Reseachers in this study evaluated patient satisfaction of treatment with hylan G-F 20 (SynviscÒ) versus intra-articular steroids in routine orthopaedic practice, using the Measurement of Outcomes from Viscosupplementation Effectiveness Study (MOVE), a large naturalistic longitudinal observational cohort study of patients recruited primarily from practicing orthopaedic surgeons and designed to measure clinical, economic and humanistic outcomes. The study involved 1,301 patients being treated with hylan G-F 20 and 559 controls who received standard of care over 4 years. Patients reported treatment satisfaction of their knee OA on a 0 to 10 scale (0=totally dissatisfied, 10=extremely satisfied).
Six-month patient satisfaction data were available from 305 patients treated with hylan G-F 20 and 107 patients who were given intra-articular steroid treatments. Patients treated with hylan G-F 20 were more likely to be male (37 percent vs. 27 percent), but were similar in age (67 years vs. 66 years) and disease duration (8.1 years vs. 8.5 years) than those treated with intra-articular steroids, although these differences were not statistically significant.

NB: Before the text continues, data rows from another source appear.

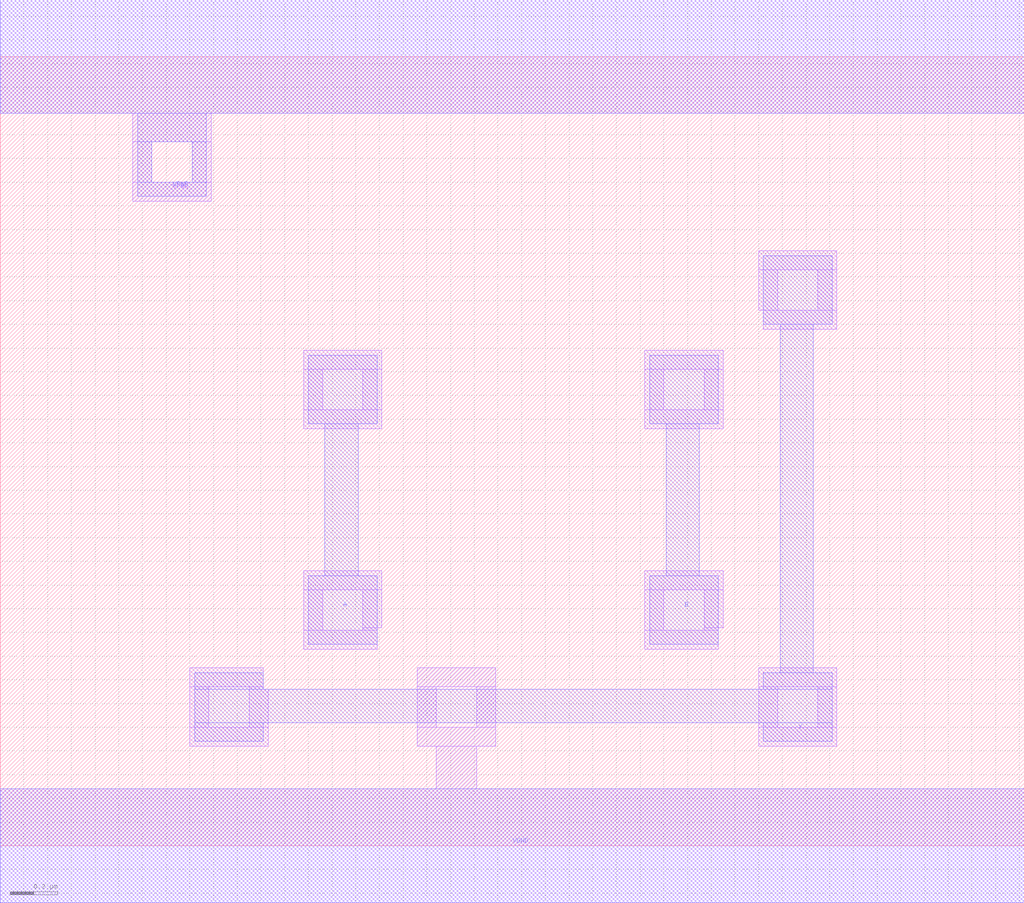
<source format=lef>
VERSION 5.7 ;
  NOWIREEXTENSIONATPIN ON ;
  DIVIDERCHAR "/" ;
  BUSBITCHARS "[]" ;
MACRO NOR2X1
  CLASS CORE ;
  FOREIGN NOR2X1 ;
  ORIGIN 0.000 0.000 ;
  SIZE 4.320 BY 3.330 ;
  SYMMETRY X Y R90 ;
  SITE unit ;
  PIN VPWR
    DIRECTION INOUT ;
    USE POWER ;
    SHAPE ABUTMENT ;
    PORT
      LAYER met1 ;
        RECT 0.000 3.090 4.320 3.570 ;
        RECT 0.580 2.970 0.870 3.090 ;
        RECT 0.580 2.800 0.640 2.970 ;
        RECT 0.810 2.800 0.870 2.970 ;
        RECT 0.580 2.740 0.870 2.800 ;
    END
    PORT
      LAYER li1 ;
        RECT 0.000 3.090 4.320 3.570 ;
        RECT 0.560 2.970 0.890 3.090 ;
        RECT 0.560 2.800 0.640 2.970 ;
        RECT 0.810 2.800 0.890 2.970 ;
        RECT 0.560 2.720 0.890 2.800 ;
    END
  END VPWR
  PIN VGND
    DIRECTION INOUT ;
    USE GROUND ;
    SHAPE ABUTMENT ;
    PORT
      LAYER met1 ;
        RECT 0.000 -0.240 4.320 0.240 ;
    END
    PORT
      LAYER li1 ;
        RECT 1.760 0.670 2.090 0.750 ;
        RECT 1.760 0.500 1.840 0.670 ;
        RECT 2.010 0.500 2.090 0.670 ;
        RECT 1.760 0.420 2.090 0.500 ;
        RECT 1.840 0.240 2.010 0.420 ;
        RECT 0.000 -0.240 4.320 0.240 ;
    END
  END VGND
  PIN Y
    DIRECTION INOUT ;
    USE SIGNAL ;
    SHAPE ABUTMENT ;
    PORT
      LAYER met1 ;
        RECT 3.220 2.200 3.510 2.490 ;
        RECT 3.290 0.730 3.430 2.200 ;
        RECT 0.820 0.660 1.110 0.730 ;
        RECT 3.220 0.660 3.510 0.730 ;
        RECT 0.820 0.520 3.510 0.660 ;
        RECT 0.820 0.440 1.110 0.520 ;
        RECT 3.220 0.440 3.510 0.520 ;
    END
  END Y
  PIN B
    DIRECTION INOUT ;
    USE SIGNAL ;
    SHAPE ABUTMENT ;
    PORT
      LAYER met1 ;
        RECT 2.740 1.780 3.030 2.070 ;
        RECT 2.810 1.140 2.950 1.780 ;
        RECT 2.740 0.850 3.030 1.140 ;
    END
  END B
  PIN A
    DIRECTION INOUT ;
    USE SIGNAL ;
    SHAPE ABUTMENT ;
    PORT
      LAYER met1 ;
        RECT 1.300 1.780 1.590 2.070 ;
        RECT 1.370 1.140 1.510 1.780 ;
        RECT 1.300 0.850 1.590 1.140 ;
    END
  END A
  OBS
      LAYER li1 ;
        RECT 3.200 2.430 3.530 2.510 ;
        RECT 3.200 2.260 3.280 2.430 ;
        RECT 3.450 2.260 3.530 2.430 ;
        RECT 3.220 2.180 3.530 2.260 ;
        RECT 1.280 2.010 1.610 2.090 ;
        RECT 1.280 1.840 1.360 2.010 ;
        RECT 1.530 1.840 1.610 2.010 ;
        RECT 1.280 1.760 1.610 1.840 ;
        RECT 2.720 2.010 3.050 2.090 ;
        RECT 2.720 1.840 2.800 2.010 ;
        RECT 2.970 1.840 3.050 2.010 ;
        RECT 2.720 1.760 3.050 1.840 ;
        RECT 1.280 1.080 1.610 1.160 ;
        RECT 1.280 0.910 1.360 1.080 ;
        RECT 1.530 0.920 1.610 1.080 ;
        RECT 2.720 1.080 3.050 1.160 ;
        RECT 1.530 0.910 1.590 0.920 ;
        RECT 1.280 0.830 1.590 0.910 ;
        RECT 2.720 0.910 2.800 1.080 ;
        RECT 2.970 0.920 3.050 1.080 ;
        RECT 2.970 0.910 3.030 0.920 ;
        RECT 2.720 0.830 3.030 0.910 ;
        RECT 0.800 0.670 1.110 0.750 ;
        RECT 0.800 0.500 0.880 0.670 ;
        RECT 1.050 0.660 1.110 0.670 ;
        RECT 3.200 0.670 3.530 0.750 ;
        RECT 1.050 0.500 1.130 0.660 ;
        RECT 0.800 0.420 1.130 0.500 ;
        RECT 3.200 0.500 3.280 0.670 ;
        RECT 3.450 0.500 3.530 0.670 ;
        RECT 3.200 0.420 3.530 0.500 ;
  END
END NOR2X1
END LIBRARY


</source>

The average (standard error) treatment satisfaction was better in the hylan G-F 20 treated group-6.0 (± 0.16) on the 0 to 10 scale-compared to patients treated with intra-articular steroids, 5.3 (± 0.28) (p=0.02).
According to Dr. Singh, "Previous knee OA studies have shown that hylan G-F 20 may provide a more durable response with no differences in tolerability than intra-articular corticosteroids. This may explain the greater patient satisfaction with hylan G-F 20 treatment in our cohort."
In addition to Dr. Singh, researchers included Bonnie Bruce, DrPH, MPH, RD, of Palo Alto, Calif.; Reiko Sato, PhD, of Collegeville, Penn., and David D. Waddell, MD, of Shreveport, La.